(Saved data entries)
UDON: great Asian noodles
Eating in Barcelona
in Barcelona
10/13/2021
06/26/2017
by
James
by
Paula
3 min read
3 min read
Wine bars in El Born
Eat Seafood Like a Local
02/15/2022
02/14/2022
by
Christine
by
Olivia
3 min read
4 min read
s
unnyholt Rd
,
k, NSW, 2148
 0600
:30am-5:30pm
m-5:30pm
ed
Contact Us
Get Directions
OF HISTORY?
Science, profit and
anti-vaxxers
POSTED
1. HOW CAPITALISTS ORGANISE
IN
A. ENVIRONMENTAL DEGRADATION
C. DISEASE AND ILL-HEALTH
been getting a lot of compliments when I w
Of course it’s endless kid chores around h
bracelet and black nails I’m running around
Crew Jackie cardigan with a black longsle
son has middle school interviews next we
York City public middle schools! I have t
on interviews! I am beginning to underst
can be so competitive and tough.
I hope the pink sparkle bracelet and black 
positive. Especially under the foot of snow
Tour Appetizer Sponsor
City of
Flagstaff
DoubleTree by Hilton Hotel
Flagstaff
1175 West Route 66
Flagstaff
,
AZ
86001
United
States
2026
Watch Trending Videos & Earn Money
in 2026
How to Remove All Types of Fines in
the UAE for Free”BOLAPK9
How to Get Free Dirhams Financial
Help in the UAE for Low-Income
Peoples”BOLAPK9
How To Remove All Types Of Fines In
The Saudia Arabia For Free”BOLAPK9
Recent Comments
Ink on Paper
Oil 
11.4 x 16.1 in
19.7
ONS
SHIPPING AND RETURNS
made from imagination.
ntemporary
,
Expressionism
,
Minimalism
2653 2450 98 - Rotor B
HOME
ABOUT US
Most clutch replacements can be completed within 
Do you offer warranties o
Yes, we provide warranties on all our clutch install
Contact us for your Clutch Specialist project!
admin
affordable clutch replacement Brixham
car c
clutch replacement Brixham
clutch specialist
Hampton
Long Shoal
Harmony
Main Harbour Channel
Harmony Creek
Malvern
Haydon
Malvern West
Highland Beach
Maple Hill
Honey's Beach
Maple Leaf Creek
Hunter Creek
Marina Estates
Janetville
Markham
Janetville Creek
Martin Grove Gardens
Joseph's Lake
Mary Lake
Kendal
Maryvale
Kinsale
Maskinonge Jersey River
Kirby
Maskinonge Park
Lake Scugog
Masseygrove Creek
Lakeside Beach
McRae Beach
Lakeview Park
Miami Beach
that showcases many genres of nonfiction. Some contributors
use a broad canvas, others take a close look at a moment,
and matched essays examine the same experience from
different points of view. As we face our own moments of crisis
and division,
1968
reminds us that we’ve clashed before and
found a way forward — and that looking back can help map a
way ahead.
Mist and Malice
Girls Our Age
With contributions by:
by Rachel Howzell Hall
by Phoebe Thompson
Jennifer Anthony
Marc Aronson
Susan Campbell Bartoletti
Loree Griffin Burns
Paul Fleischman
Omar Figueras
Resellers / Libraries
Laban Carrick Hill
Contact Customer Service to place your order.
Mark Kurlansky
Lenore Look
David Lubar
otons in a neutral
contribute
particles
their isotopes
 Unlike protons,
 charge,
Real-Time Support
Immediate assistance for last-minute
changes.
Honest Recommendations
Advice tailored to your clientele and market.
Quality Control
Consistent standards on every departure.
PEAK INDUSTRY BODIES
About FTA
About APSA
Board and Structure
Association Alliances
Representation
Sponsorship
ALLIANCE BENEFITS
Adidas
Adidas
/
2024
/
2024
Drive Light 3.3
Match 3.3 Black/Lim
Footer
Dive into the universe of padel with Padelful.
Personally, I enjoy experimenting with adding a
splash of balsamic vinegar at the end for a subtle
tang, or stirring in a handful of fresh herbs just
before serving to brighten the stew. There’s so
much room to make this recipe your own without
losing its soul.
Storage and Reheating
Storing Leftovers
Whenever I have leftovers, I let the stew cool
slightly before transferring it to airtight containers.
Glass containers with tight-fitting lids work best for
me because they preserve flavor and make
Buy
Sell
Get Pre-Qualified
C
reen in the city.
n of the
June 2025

Assignment. Go through the records and gather the lines that hold "stew".

Answer section.
before serving to brighten the stew. There’s so
Whenever I have leftovers, I let the stew cool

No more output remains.